Hi guys, somehow after a couple years of not doing math I got a bit rusty...
How do I solve x^3+3x^2-4=0 ?

I'm kinda stuck? I figured factorizing but I can't seem to find any good factors :/

2. Oct 28, 2013

### hilbert2

You can factorize it as $x^{3}+3x^{2}-4=(x-1)(x^{2}+4x+4)$. When looking for zeroes of a polynomial $ax^{3}+bx^{2}+cx+d$ with integer coefficients $a,b,c,d$, try the integer divisors of constant term $d$. (here the divisors of -4 are 1,-1,2,-2,4 and -4)

3. Oct 28, 2013

### economicsnerd

To elaborate on the above:
- When you're looking for zeroes of $ax^3+bx^2+cx+d$ with $a,b,c,d$ all integers, then try for everything of the form $\frac{m}{n}$ with $m$ a divisor of $d$ and $n$ a divisor of $a$. Of course, when $a=1$ (as in your example), it's exactly as hilbert2 said.
- If $r$ is a zero of your polynomial, then $(x-r)$ is a factor. i.e.
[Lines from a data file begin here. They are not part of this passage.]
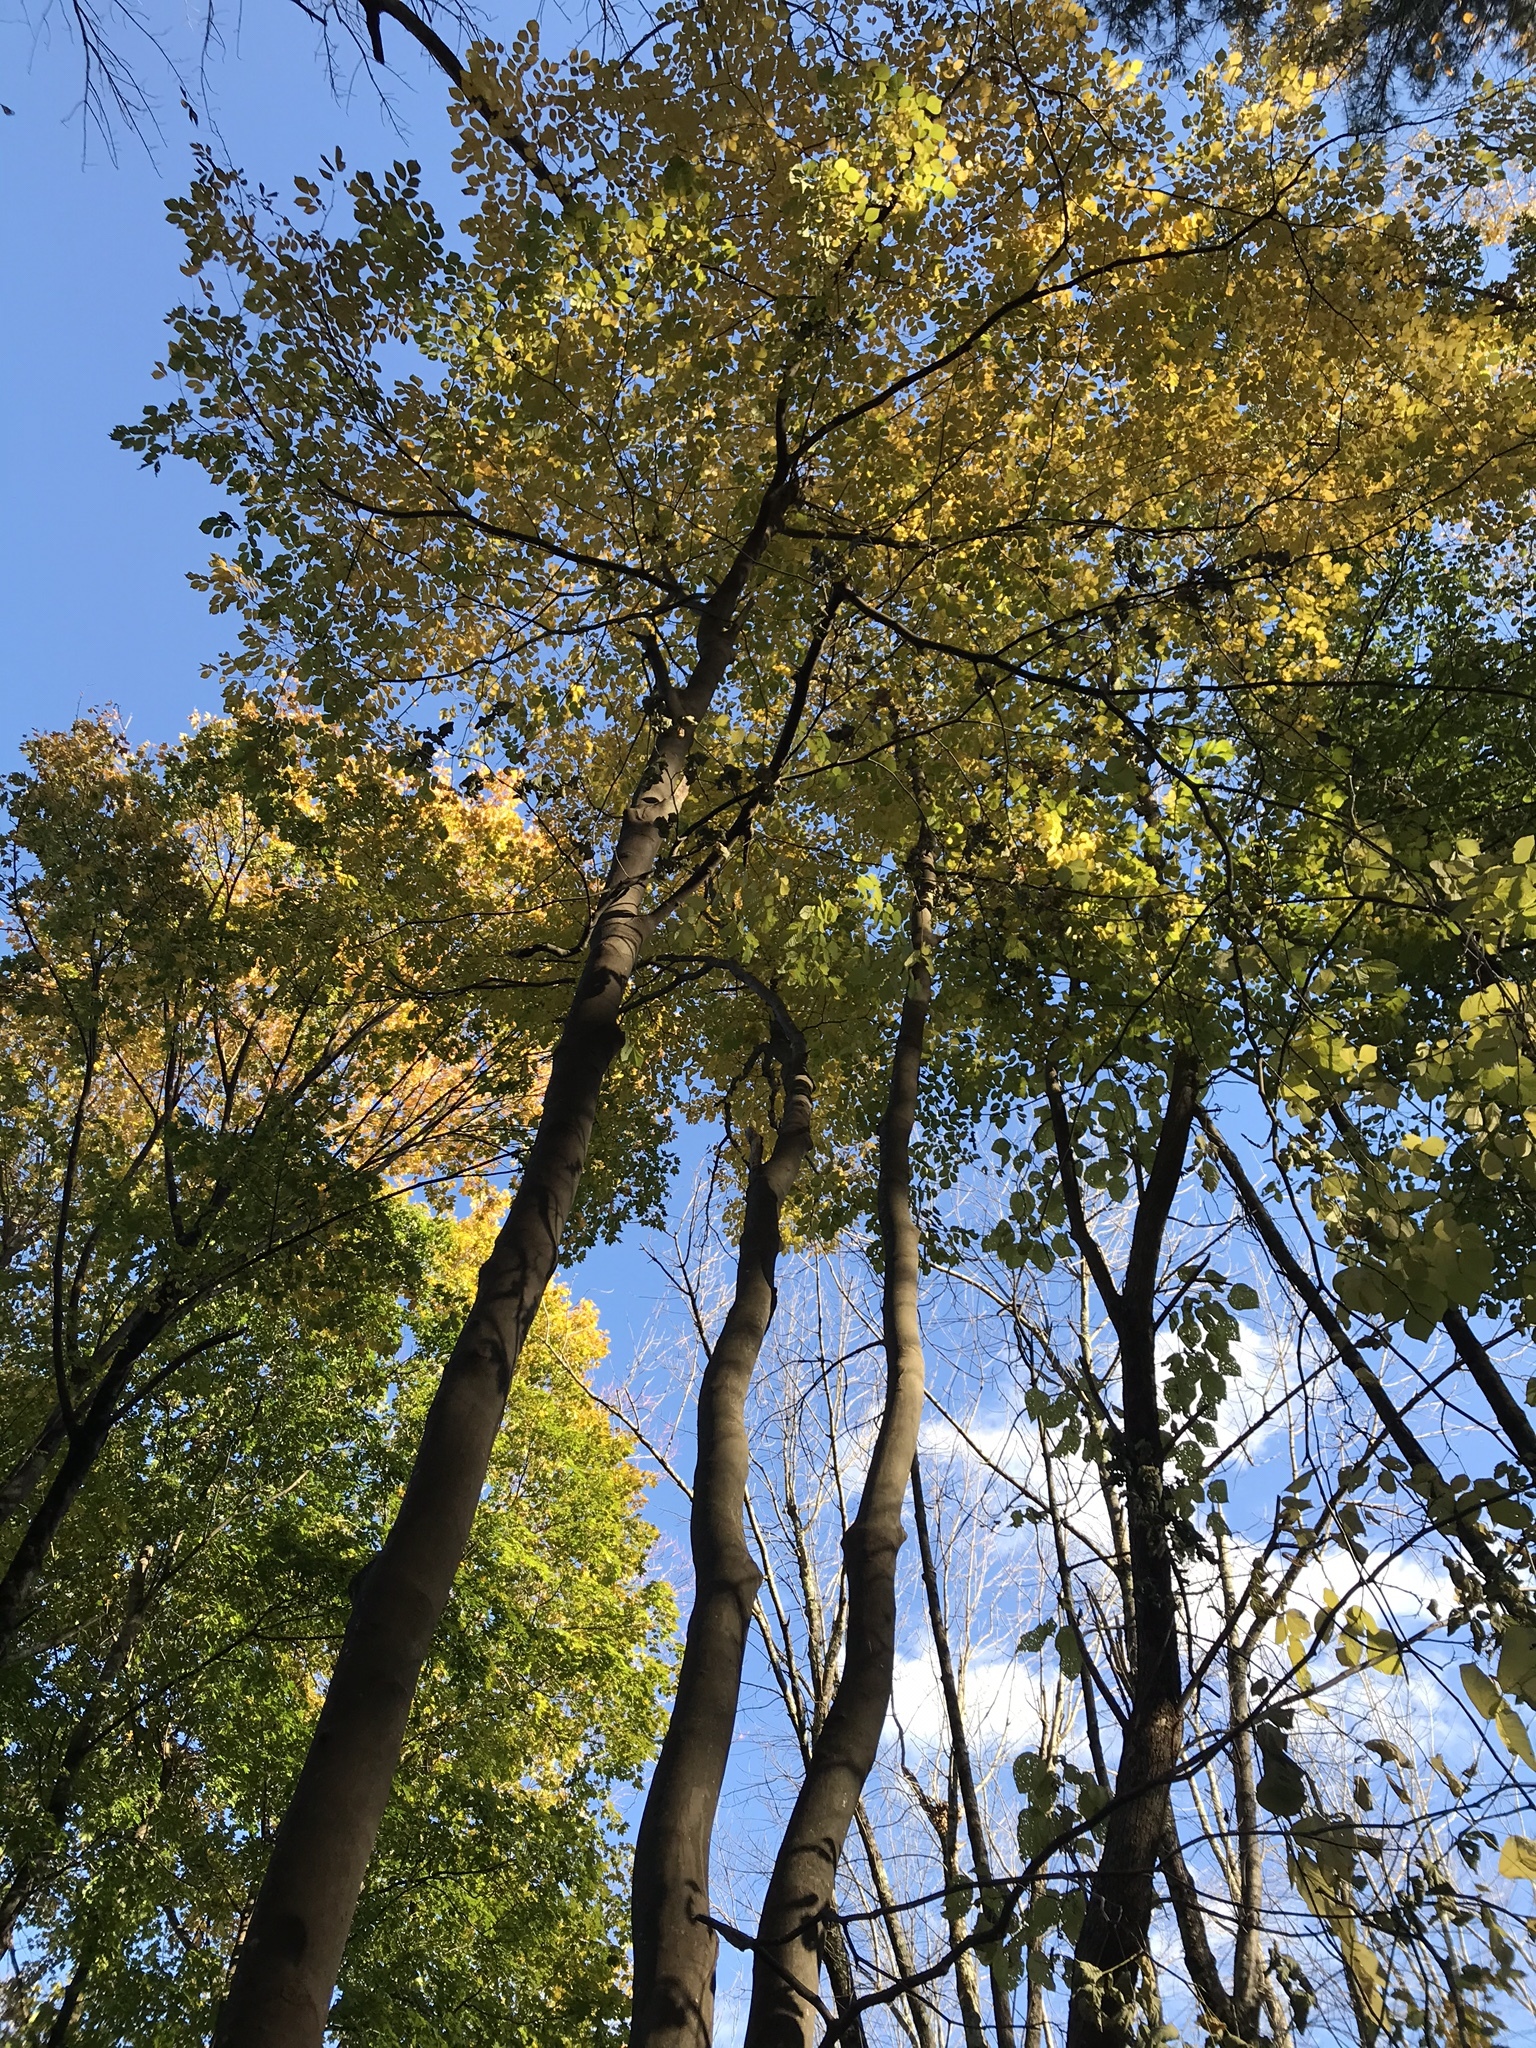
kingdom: Plantae
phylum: Tracheophyta
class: Magnoliopsida
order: Fabales
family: Fabaceae
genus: Cladrastis
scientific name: Cladrastis kentukea
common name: Kentucky yellow-wood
If $p(r)=0$, then $p$ is of the form $p(x)=(x-r)q(x)$ for some polynomial $q$.

4. Oct 28, 2013

### Elpinetos

Thank you guys. I don't know where I went wrong, I got 1 as a solution, but I must've screwed up during polynomial divison.
Oh well, it's been a long day.
Thank you :)

5. Oct 28, 2013

### Staff: Mentor

x = 1 IS a solution of x3 + 3x2 - 4 = 0, which means that x - 1 is a factor. There are two more solutions.